「卓球やめちまえ。」チームメンバーである高橋弦矢にそう言われ、主人公である霞愛貴はそれ以来ラケットを握っていない。
「練習試合の助太刀頼む!」そんなメールを送ってきたのは、同じクラスの同級生兼、卓球部員である国安優希だ。
「約束通り、一番やりたくないことをやってもらうぞ。じゃあ、これに名前書け。それに親のハンコ。そして入部動機を下のスペースに書いてくれ。」そう言ってきたのは斉藤泰成という先輩だ。

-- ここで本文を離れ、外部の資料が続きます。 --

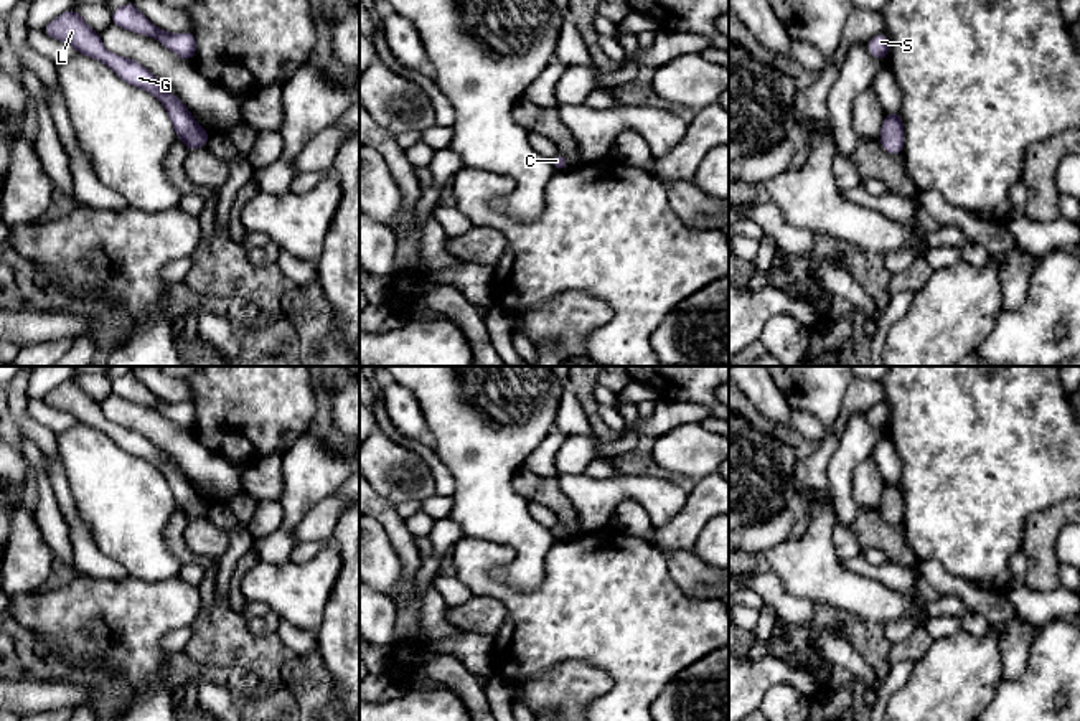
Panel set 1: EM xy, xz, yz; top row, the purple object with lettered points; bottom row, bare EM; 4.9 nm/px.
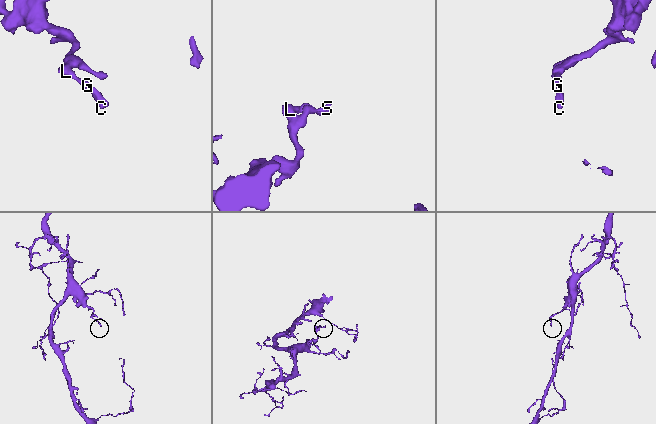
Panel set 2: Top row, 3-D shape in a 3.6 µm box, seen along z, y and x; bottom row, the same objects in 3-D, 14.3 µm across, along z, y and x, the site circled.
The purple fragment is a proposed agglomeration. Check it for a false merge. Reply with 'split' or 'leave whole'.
leave whole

試合で負けたため約束通り、入部届にハンコを書くことをなる。
「辞める方法はひとつ、俺に勝つこと。それだけだ。」勝てるわけがない。しかし愛貴に反論はできなかった。
それはこの学校の卓球部には弦矢が所属していたからだ。
「えー、自分がこの中学校に来た理由は、卓球部を全国に行かせること。勉強やなんやら抜いてでもいかせてみせます。」そんなことを全校生徒の前で言い切って見せる栗田監督のもとで愛貴は卓球を教わることになる。
そして部員は自分を含めて、七人と少数。しかしひとりひとりが心技体が整い、強いことを知る。しかし、なぜ今まで成績を残せなかったのか疑問に思う。
ランキング戦という、選手の力量を確かめる総当たりが行われる。先輩、後輩関係なく行うため、全員が死にもの狂いで試合を行う。
先輩たちの悩みや自分の悩みを打ち明け、お互いに高め合っていく愛貴。
そして中学時代バスケットボールで有名だった優希がなぜ、高校で卓球を始めたのかを知ることになる。それは愛貴が大きく関わっていた。
『どうやったって全国いけねえよ、とか関係ない。行こうとしないから全国にいけない、これあたりまえだよね?』
『楽しんでないやつがいくらやってもうまくなるわけないじゃん』
『楽しみながら生きていくのがいいと思っていた。でもやっぱり負けるより勝つ方がいいよね』
『結局キーになるのは、ラバーやラケットではなく自分。』
『他人の意見や、プレーがどう見られるかなんて気にする必要はない。どうせどいつもこいつも自分のことで精一杯なのだから。だから自分を信じるだけでいい。』
『結局、一番心に素直なやつが幸せになれることは今までもこれから決まっているルールだ。』
もらった言葉という名の力を手に愛貴は新人戦で、あの日の敗北を克服する。